Many California vintners have been finding origin-driven transparency in wines, even when not looking. Despite the fact that Napa Valley Cabernet Sauvignon is still thought of as a varietal that always needs to be big, dark, and intense, the fact of the matter is that more and more consumers have become aware that not all Napa Valley Cabernets end up the same. For instance, many Napa Valley Cabernet lovers are now looking for bottlings grown in Coombsville, which makes a distinctively different style of the varietal from those of Rutherford, St. Helena, Diamond Mountain, Atlas Peak, Stags Leap, or any other parts of the valley.
By the same token, consumers are quickly picking up on the unique tastes of Cabernet Sauvignons grown in regions as diverse as Sonoma's Alexander Valley, the Adelaida District of Paso Robles, Red Hills Lake County, or El Dorado in the Sierra Foothills, all of which can be drastically different from any of those from Napa Valley.

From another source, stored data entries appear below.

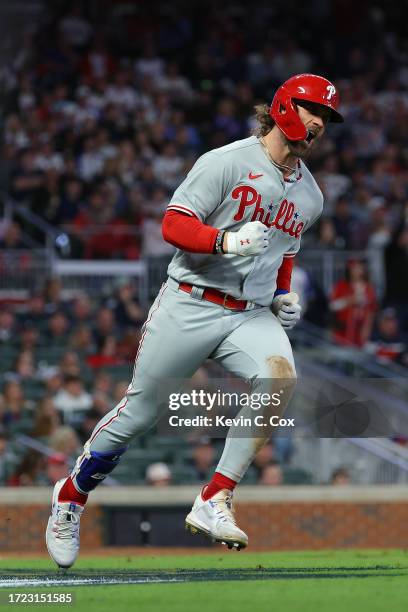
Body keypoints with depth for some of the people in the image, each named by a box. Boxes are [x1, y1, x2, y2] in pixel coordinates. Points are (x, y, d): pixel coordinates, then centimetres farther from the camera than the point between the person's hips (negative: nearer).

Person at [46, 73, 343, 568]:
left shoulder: (310, 195, 14)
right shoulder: (228, 162, -8)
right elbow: (173, 225, -12)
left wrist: (282, 296, 12)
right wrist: (227, 240, -27)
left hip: (253, 314, 5)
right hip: (190, 306, -5)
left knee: (280, 375, -27)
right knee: (140, 412, 0)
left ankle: (214, 502, -24)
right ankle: (71, 495, 26)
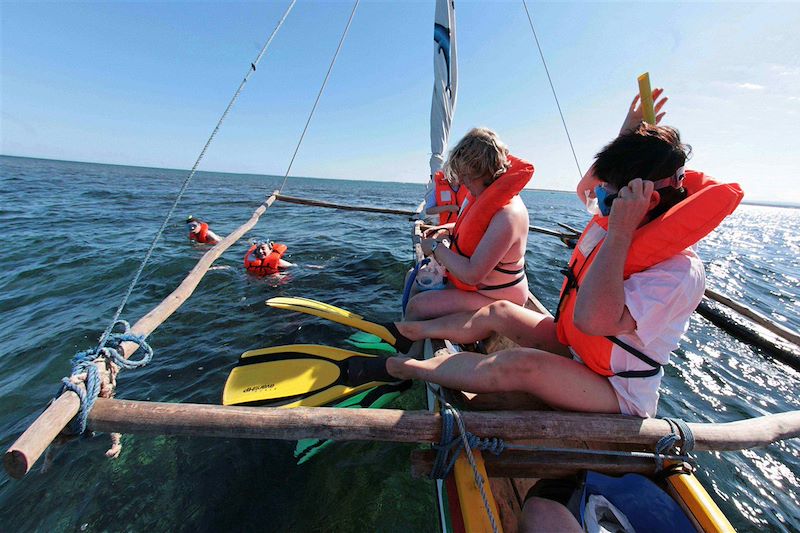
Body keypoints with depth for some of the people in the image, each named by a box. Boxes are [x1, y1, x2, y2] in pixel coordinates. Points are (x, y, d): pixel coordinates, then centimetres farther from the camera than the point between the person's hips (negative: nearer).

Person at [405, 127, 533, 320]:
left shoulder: (507, 215, -30)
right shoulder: (490, 197, 0)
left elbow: (472, 274, -32)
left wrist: (436, 248, -19)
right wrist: (449, 232, 6)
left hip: (492, 300, -10)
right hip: (483, 283, 10)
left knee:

Not too long ago, the varietal character of American Chardonnay was closely associated with the rich, opulent styles of the grape grown in the Russian River Valley. Today, more and more consumers are starting to appreciate the leaner styles of Chardonnay grown in Oregon's Willamette Valley, the minerally styles grown in Santa Cruz Mountains or Sta. Rita Hills, or the airy, chaparral, or woodsy-scented styles of Santa Lucia Highlands or West Sonoma Coast.
Sometimes the differences in varietal profiles captured in different regions are subtle, and sometimes they're graphic; although most of the time, quite frankly, the differences barely exist at all, primarily because most of the industry still follows the conventional route of prioritizing uniformity of varietal character over sense of place.
All the same, something is happening here, slowly but surely, even if not everyone knows what it is, or is accepting of it. Will this be an answer to what today's youngest generation of consumers are looking for?
All we know is that right now many of them are not fully satisfied, and who can blame them? Predictable commercial styles of varietal wines—especially ones designed primarily to "score" points and sell for big bucks—bug a lot of wine lovers, not just young ones.
Perhaps an industry turn towards what comes more naturally to wine—that is, tastes reflecting where they are grown rather than how they are made or manipulated—may finally bring the latest generation into the fold of wine aficionados. Time may very well tell, just as it did in Europe, where shackles of varietal conformity were thrown off long ago.